Качество китайской рабочей силы на шахтах оставляло желать много лучшего. В углекопы записывались, как правило, совершенно случайные люди, временно заброшенные судьбой в наши края. Им не хватало ни опыта, ни знаний, ни мастерства. Не удивительно, что средняя суточная производительность подземного рабочего китайца была в три-пять раз ниже, чем у его коллеги — шахтера на Японских островах (Производительность подземных рабочих на рудниках края составляла до революции около 50 пудов в сутки, японского рабочего - от 2-х до 4-х тонн. (Русское Приморье. 1922 . №6. С.1)).
Впрочем, зарплата таких рабочих примерно соответствовала количеству добываемого ими угля. Обычно, она была в полтора — два раза ниже, чем у работавших здесь европейцев (Горное дело в Приамурском крае // Материалы по изучению Приамурского края. Вып. 24. Хабаровск, 1916. С.131). И тем не менее, даже такой невысокий заработок похоже вполне удовлетворял сезонников-китайцев. Оно и понятно: цена жилья для них была практически нулевой, а на продукты они не тратили ни копейки поскольку питались за счет подрядчика из общего котла (Потребности китайских рабочих были намного ниже, чем у русских. Так, ежемесячное потребление русского рабочего оценивалось тогда в23 рубля, корейского -18 рублей, а китайского - только 8 рублей. Благодаря «артельному» питанию, китайский отходник мог сэкономить за сезон от 125 до 175 рублей , получая в итоге в три с половиной раза больше чем он имел возможность заработать у себя на родине. (Рыбаковский Л.Л. Население Дальнего Востока... С.28)). В результате, почти всё что получали они увозили с собой в Китай.

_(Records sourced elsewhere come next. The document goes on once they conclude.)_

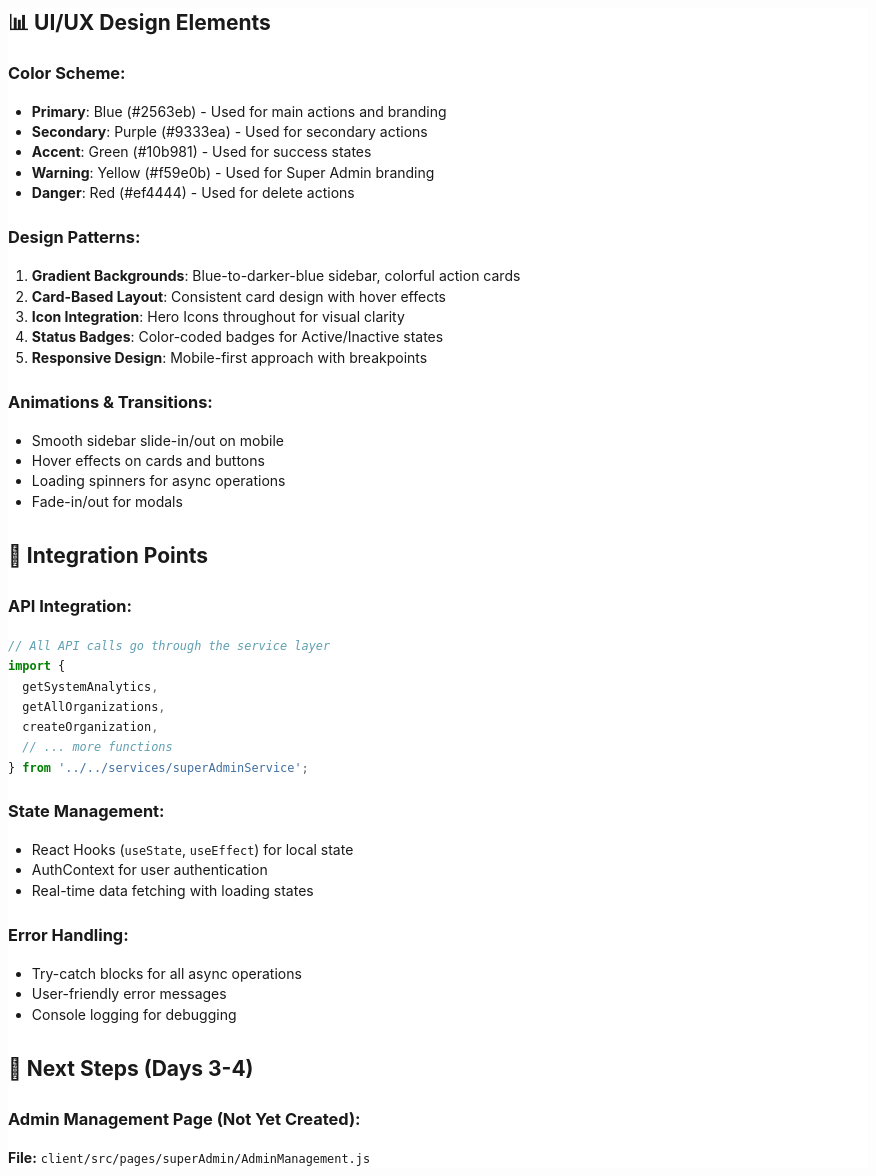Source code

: ## 📊 UI/UX Design Elements

### Color Scheme:
- **Primary**: Blue (#2563eb) - Used for main actions and branding
- **Secondary**: Purple (#9333ea) - Used for secondary actions
- **Accent**: Green (#10b981) - Used for success states
- **Warning**: Yellow (#f59e0b) - Used for Super Admin branding
- **Danger**: Red (#ef4444) - Used for delete actions

### Design Patterns:
1. **Gradient Backgrounds**: Blue-to-darker-blue sidebar, colorful action cards
2. **Card-Based Layout**: Consistent card design with hover effects
3. **Icon Integration**: Hero Icons throughout for visual clarity
4. **Status Badges**: Color-coded badges for Active/Inactive states
5. **Responsive Design**: Mobile-first approach with breakpoints

### Animations & Transitions:
- Smooth sidebar slide-in/out on mobile
- Hover effects on cards and buttons
- Loading spinners for async operations
- Fade-in/out for modals

## 🔧 Integration Points

### API Integration:
```javascript
// All API calls go through the service layer
import {
  getSystemAnalytics,
  getAllOrganizations,
  createOrganization,
  // ... more functions
} from '../../services/superAdminService';
```

### State Management:
- React Hooks (`useState`, `useEffect`) for local state
- AuthContext for user authentication
- Real-time data fetching with loading states

### Error Handling:
- Try-catch blocks for all async operations
- User-friendly error messages
- Console logging for debugging

## 🚀 Next Steps (Days 3-4)

### Admin Management Page (Not Yet Created):
**File:** `client/src/pages/superAdmin/AdminManagement.js`
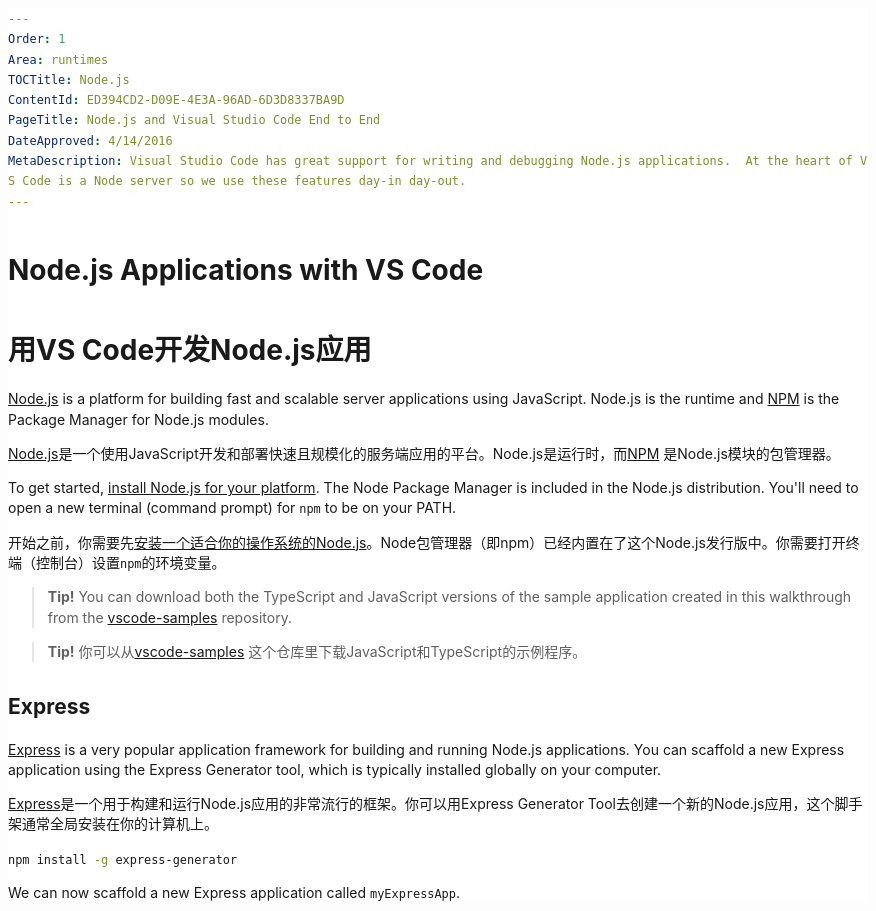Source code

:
 ```yaml
---
Order: 1
Area: runtimes
TOCTitle: Node.js
ContentId: ED394CD2-D09E-4E3A-96AD-6D3D8337BA9D
PageTitle: Node.js and Visual Studio Code End to End
DateApproved: 4/14/2016
MetaDescription: Visual Studio Code has great support for writing and debugging Node.js applications.  At the heart of VS Code is a Node server so we use these features day-in day-out.
---
```


# Node.js Applications with VS Code

# 用VS Code开发Node.js应用

[Node.js](https://nodejs.org/) is a platform for building fast and scalable server applications using JavaScript. Node.js is the runtime and [NPM](https://www.npmjs.com/) is the Package Manager for Node.js modules.

[Node.js](https://nodejs.org/)是一个使用JavaScript开发和部署快速且规模化的服务端应用的平台。Node.js是运行时，而[NPM](https://www.npmjs.com/) 是Node.js模块的包管理器。

To get started, [install Node.js for your platform](https://nodejs.org/en/download/). The Node Package Manager is included in the Node.js distribution. You'll need to open a new terminal (command prompt) for `npm` to be on your PATH.

开始之前，你需要先[安装一个适合你的操作系统的Node.js](https://nodejs.org/en/download/)。Node包管理器（即npm）已经内置在了这个Node.js发行版中。你需要打开终端（控制台）设置`npm`的环境变量。

> **Tip!** You can download both the TypeScript and JavaScript versions of the sample application created in this walkthrough from the [vscode-samples](https://github.com/Microsoft/vscode-samples/archive/master.zip) repository.

> **Tip!** 你可以从[vscode-samples](https://github.com/Microsoft/vscode-samples/archive/master.zip) 这个仓库里下载JavaScript和TypeScript的示例程序。

## Express

[Express](http://expressjs.com/) is a very popular application framework for building and running Node.js applications. You can scaffold a new Express application using the Express Generator tool, which is typically installed globally on your computer.

[Express](http://expressjs.com/)是一个用于构建和运行Node.js应用的非常流行的框架。你可以用Express Generator Tool去创建一个新的Node.js应用，这个脚手架通常全局安装在你的计算机上。

```bash
npm install -g express-generator
```

We can now scaffold a new Express application called `myExpressApp`.
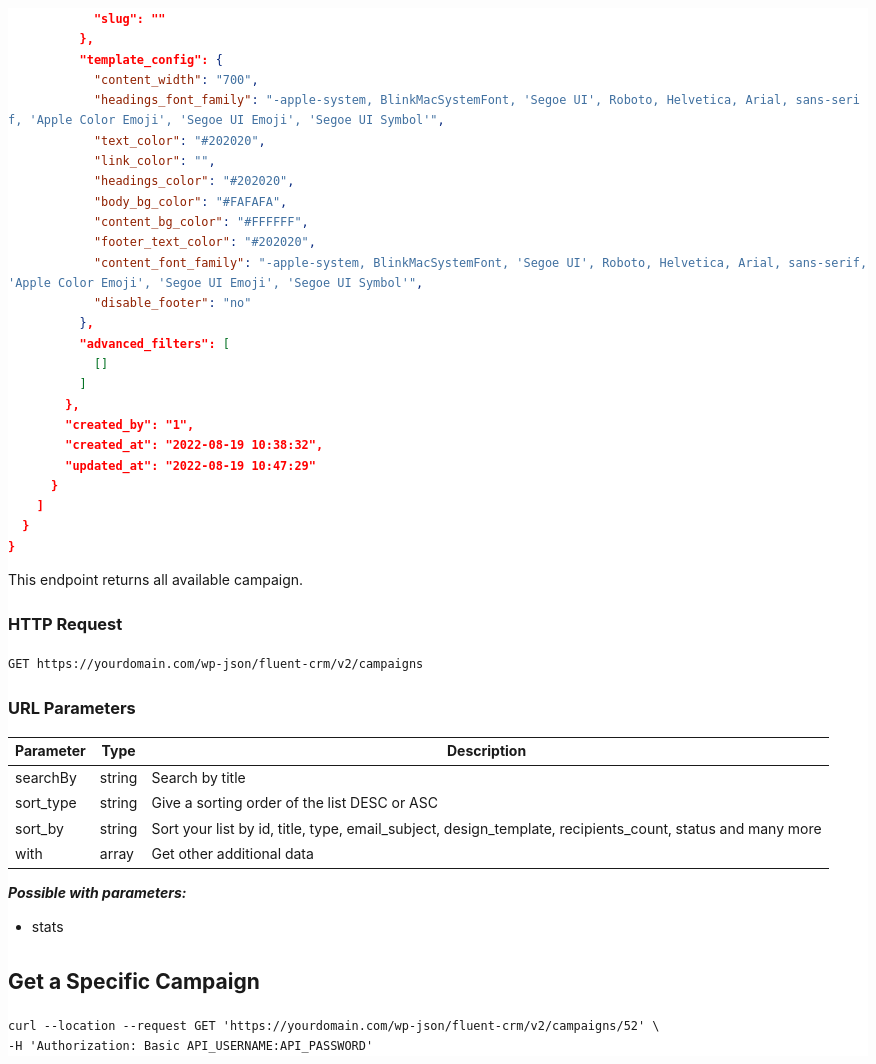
 ```json
            "slug": ""
          },
          "template_config": {
            "content_width": "700",
            "headings_font_family": "-apple-system, BlinkMacSystemFont, 'Segoe UI', Roboto, Helvetica, Arial, sans-serif, 'Apple Color Emoji', 'Segoe UI Emoji', 'Segoe UI Symbol'",
            "text_color": "#202020",
            "link_color": "",
            "headings_color": "#202020",
            "body_bg_color": "#FAFAFA",
            "content_bg_color": "#FFFFFF",
            "footer_text_color": "#202020",
            "content_font_family": "-apple-system, BlinkMacSystemFont, 'Segoe UI', Roboto, Helvetica, Arial, sans-serif, 'Apple Color Emoji', 'Segoe UI Emoji', 'Segoe UI Symbol'",
            "disable_footer": "no"
          },
          "advanced_filters": [
            []
          ]
        },
        "created_by": "1",
        "created_at": "2022-08-19 10:38:32",
        "updated_at": "2022-08-19 10:47:29"
      }
    ]
  }
}
```

This endpoint returns all available campaign.

### HTTP Request
`GET https://yourdomain.com/wp-json/fluent-crm/v2/campaigns`

### URL Parameters

Parameter | Type   | Description
--------- |--------| -----------
searchBy | string | Search by title                                                                                            
sort_type | string | Give a sorting order of the list DESC or ASC                                                              
sort_by | string | Sort your list by id, title, type, email_subject, design_template, recipients_count, status and many more 
with | array  | Get other additional data 

***Possible with parameters:***

- stats


## Get a Specific Campaign

```shell
curl --location --request GET 'https://yourdomain.com/wp-json/fluent-crm/v2/campaigns/52' \
-H 'Authorization: Basic API_USERNAME:API_PASSWORD'
```
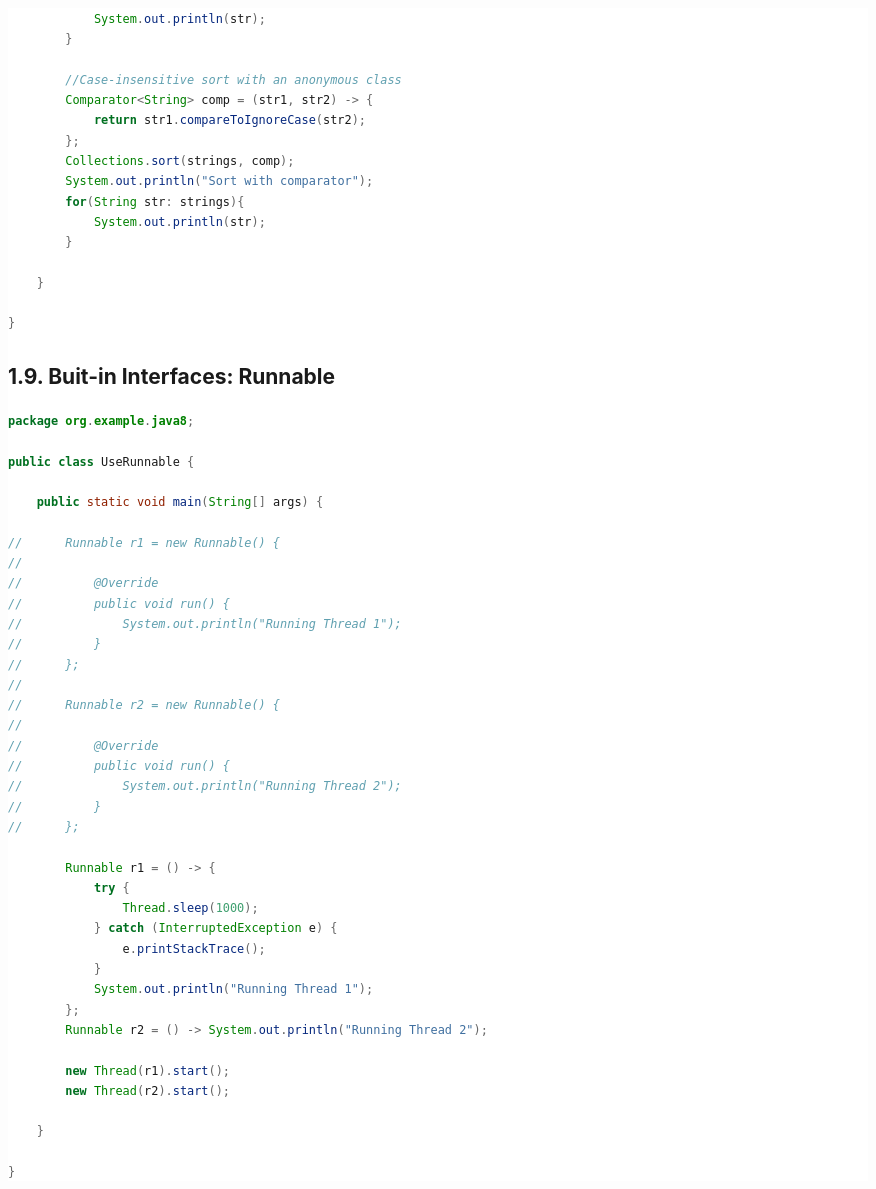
 ```java
			System.out.println(str);
		}
		
		//Case-insensitive sort with an anonymous class
		Comparator<String> comp = (str1, str2) -> {
			return str1.compareToIgnoreCase(str2);
		};
		Collections.sort(strings, comp);
		System.out.println("Sort with comparator");
		for(String str: strings){
			System.out.println(str);
		}
		
	}
	
}
```

## 1.9. Buit-in Interfaces: Runnable

```java
package org.example.java8;

public class UseRunnable {

	public static void main(String[] args) {
		
//		Runnable r1 = new Runnable() {
//			
//			@Override
//			public void run() {
//				System.out.println("Running Thread 1");
//			}
//		};
//		
//		Runnable r2 = new Runnable() {
//			
//			@Override
//			public void run() {
//				System.out.println("Running Thread 2");
//			}
//		};
		
		Runnable r1 = () -> { 
			try {
				Thread.sleep(1000);
			} catch (InterruptedException e) {
				e.printStackTrace();
			}
			System.out.println("Running Thread 1");
		};
		Runnable r2 = () -> System.out.println("Running Thread 2");
		
		new Thread(r1).start();
		new Thread(r2).start();
		
	}

}

```
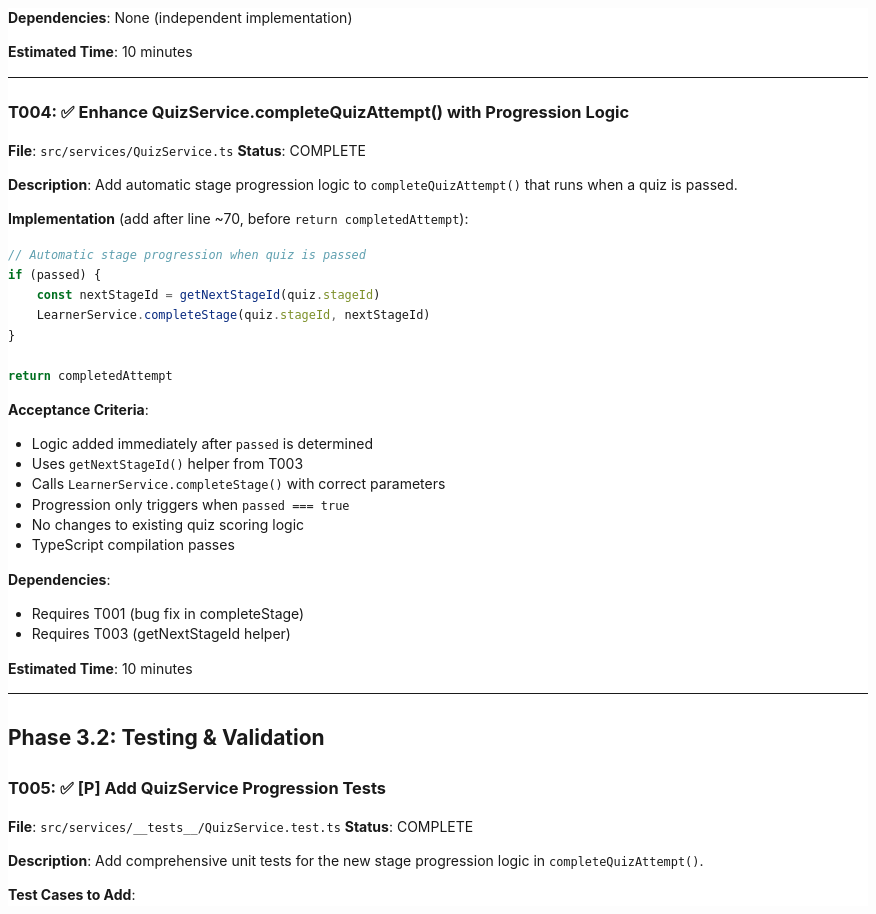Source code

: **Dependencies**: None (independent implementation)

**Estimated Time**: 10 minutes

---

### T004: ✅ Enhance QuizService.completeQuizAttempt() with Progression Logic

**File**: `src/services/QuizService.ts`
**Status**: COMPLETE

**Description**: Add automatic stage progression logic to `completeQuizAttempt()` that runs when a quiz is passed.

**Implementation** (add after line ~70, before `return completedAttempt`):

```typescript
// Automatic stage progression when quiz is passed
if (passed) {
    const nextStageId = getNextStageId(quiz.stageId)
    LearnerService.completeStage(quiz.stageId, nextStageId)
}

return completedAttempt
```

**Acceptance Criteria**:

- Logic added immediately after `passed` is determined
- Uses `getNextStageId()` helper from T003
- Calls `LearnerService.completeStage()` with correct parameters
- Progression only triggers when `passed === true`
- No changes to existing quiz scoring logic
- TypeScript compilation passes

**Dependencies**:

- Requires T001 (bug fix in completeStage)
- Requires T003 (getNextStageId helper)

**Estimated Time**: 10 minutes

---

## Phase 3.2: Testing & Validation

### T005: ✅ [P] Add QuizService Progression Tests

**File**: `src/services/__tests__/QuizService.test.ts`
**Status**: COMPLETE

**Description**: Add comprehensive unit tests for the new stage progression logic in `completeQuizAttempt()`.

**Test Cases to Add**:
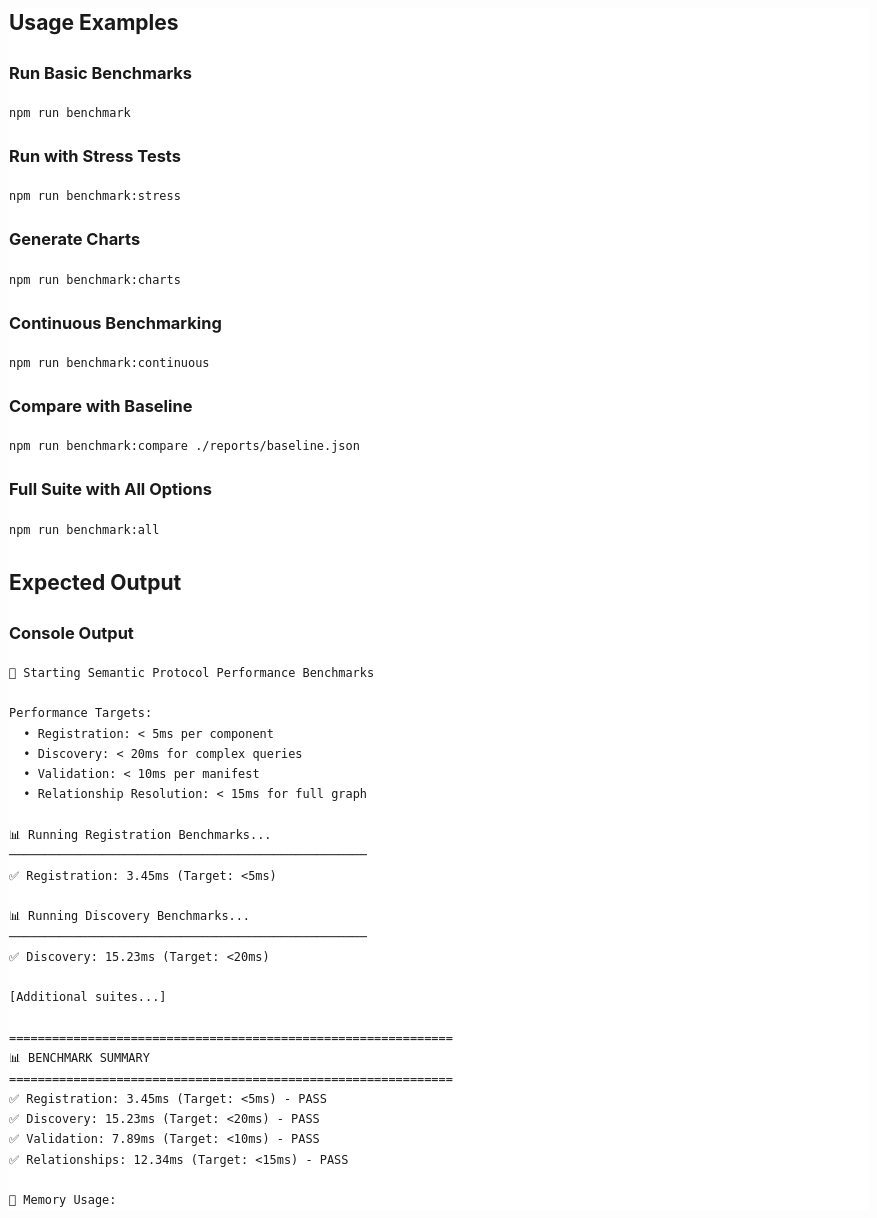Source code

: ## Usage Examples

### Run Basic Benchmarks
```bash
npm run benchmark
```

### Run with Stress Tests
```bash
npm run benchmark:stress
```

### Generate Charts
```bash
npm run benchmark:charts
```

### Continuous Benchmarking
```bash
npm run benchmark:continuous
```

### Compare with Baseline
```bash
npm run benchmark:compare ./reports/baseline.json
```

### Full Suite with All Options
```bash
npm run benchmark:all
```

## Expected Output

### Console Output
```
🚀 Starting Semantic Protocol Performance Benchmarks

Performance Targets:
  • Registration: < 5ms per component
  • Discovery: < 20ms for complex queries
  • Validation: < 10ms per manifest
  • Relationship Resolution: < 15ms for full graph

📊 Running Registration Benchmarks...
──────────────────────────────────────────────────
✅ Registration: 3.45ms (Target: <5ms)

📊 Running Discovery Benchmarks...
──────────────────────────────────────────────────
✅ Discovery: 15.23ms (Target: <20ms)

[Additional suites...]

==============================================================
📊 BENCHMARK SUMMARY
==============================================================
✅ Registration: 3.45ms (Target: <5ms) - PASS
✅ Discovery: 15.23ms (Target: <20ms) - PASS
✅ Validation: 7.89ms (Target: <10ms) - PASS
✅ Relationships: 12.34ms (Target: <15ms) - PASS

💾 Memory Usage:
```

Помимо горнодобывающей отрасли на плечах китайских рабочих держалась в те годы также почти вся строительная промышленность края, за исключением, с 1910 года, производства казённых работ (В 1910 году был принят закон «О желтом труде», запрещавший использовать выходцев из Восточно-Азиатских стран на работах, производимых за счет казны). Со временем, они фактически монополизировали строительную деятельность даже в русских сёлах и деревнях. Практически все крестьянские дома, построенные в Угловом, Кневичах, Суражевке или Кролевце вплоть до второй половины 30-х годов, были возведены руками китайских плотников, резчиков и столяров (Воспоминания И.Н. Иванова и П.А. Корявченко. Архив Историко-краеведческого музея г.Артема (ИКМА)).
Весьма прочные позиции занимали выходцы из этой страны и в сельской торговле, особенно благодаря продаже товаров вразнос, где у них вообще не было конкурентов среди россиян. По достоинству оценили местные крестьяне и традиционную китайскую медицину.
По воспоминаниям Петра Архиповича Корявченко, в 20-е годы именно в деревню к китайцам, располагавшуюся тогда в трех километрах восточнее Суражевки, обращались за помощью жители этого села в случае какого-нибудь недомогания или болезни (Воспоминания П.А. Корявченко. Архив ИКМА). Ещё одним очень распространенным видом деятельности китайцев в наших краях было производство наркотиков и хунхузничество, но об этом будет сказано в другой главе этой книги.